*What the exercise asks*: Give back exactly the lines of the material below that start at the line containing "Het beste skige" and end at the line containing "hiszen az inflációkövető", and no others.

*Data for this exercise*:
-.-.-

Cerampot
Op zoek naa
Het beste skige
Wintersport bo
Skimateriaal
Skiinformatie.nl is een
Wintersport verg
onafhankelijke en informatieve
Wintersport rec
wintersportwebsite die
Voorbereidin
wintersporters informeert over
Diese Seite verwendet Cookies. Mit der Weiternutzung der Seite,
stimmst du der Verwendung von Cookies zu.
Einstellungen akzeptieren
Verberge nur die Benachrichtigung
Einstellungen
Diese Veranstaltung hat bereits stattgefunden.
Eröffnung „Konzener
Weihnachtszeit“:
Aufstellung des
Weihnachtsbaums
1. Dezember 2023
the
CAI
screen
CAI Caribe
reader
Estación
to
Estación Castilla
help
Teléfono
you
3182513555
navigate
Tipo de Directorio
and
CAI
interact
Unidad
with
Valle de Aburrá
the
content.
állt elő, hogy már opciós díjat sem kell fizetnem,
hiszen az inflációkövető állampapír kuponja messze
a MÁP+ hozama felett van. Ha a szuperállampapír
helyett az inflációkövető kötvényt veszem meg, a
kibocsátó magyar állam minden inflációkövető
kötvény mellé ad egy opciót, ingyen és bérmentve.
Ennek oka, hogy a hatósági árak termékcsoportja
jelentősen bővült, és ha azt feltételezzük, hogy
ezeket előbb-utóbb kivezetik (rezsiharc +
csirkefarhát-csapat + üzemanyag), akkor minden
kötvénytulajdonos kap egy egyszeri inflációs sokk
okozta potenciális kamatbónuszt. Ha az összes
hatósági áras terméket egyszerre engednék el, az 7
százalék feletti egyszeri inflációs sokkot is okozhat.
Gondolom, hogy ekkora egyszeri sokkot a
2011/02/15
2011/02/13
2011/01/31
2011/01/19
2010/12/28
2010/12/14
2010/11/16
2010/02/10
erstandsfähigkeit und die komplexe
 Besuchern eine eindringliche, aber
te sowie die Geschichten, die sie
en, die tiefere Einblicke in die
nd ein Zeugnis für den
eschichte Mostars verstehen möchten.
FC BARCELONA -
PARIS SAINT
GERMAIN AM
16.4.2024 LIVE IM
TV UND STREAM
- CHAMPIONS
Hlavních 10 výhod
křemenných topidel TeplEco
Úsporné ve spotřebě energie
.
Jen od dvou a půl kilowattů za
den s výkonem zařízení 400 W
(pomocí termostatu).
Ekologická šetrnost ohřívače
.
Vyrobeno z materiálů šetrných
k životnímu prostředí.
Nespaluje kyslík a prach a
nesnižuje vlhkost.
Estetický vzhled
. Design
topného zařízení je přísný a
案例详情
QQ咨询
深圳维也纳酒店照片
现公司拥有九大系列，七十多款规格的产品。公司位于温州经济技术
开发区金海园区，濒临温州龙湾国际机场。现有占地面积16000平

-.-.-

*Response area*:
Het beste skige
Wintersport bo
Skimateriaal
Skiinformatie.nl is een
Wintersport verg
onafhankelijke en informatieve
Wintersport rec
wintersportwebsite die
Voorbereidin
wintersporters informeert over
Diese Seite verwendet Cookies. Mit der Weiternutzung der Seite,
stimmst du der Verwendung von Cookies zu.
Einstellungen akzeptieren
Verberge nur die Benachrichtigung
Einstellungen
Diese Veranstaltung hat bereits stattgefunden.
Eröffnung „Konzener
Weihnachtszeit“:
Aufstellung des
Weihnachtsbaums
1. Dezember 2023
the
CAI
screen
CAI Caribe
reader
Estación
to
Estación Castilla
help
Teléfono
you
3182513555
navigate
Tipo de Directorio
and
CAI
interact
Unidad
with
Valle de Aburrá
the
content.
állt elő, hogy már opciós díjat sem kell fizetnem,
hiszen az inflációkövető állampapír kuponja messze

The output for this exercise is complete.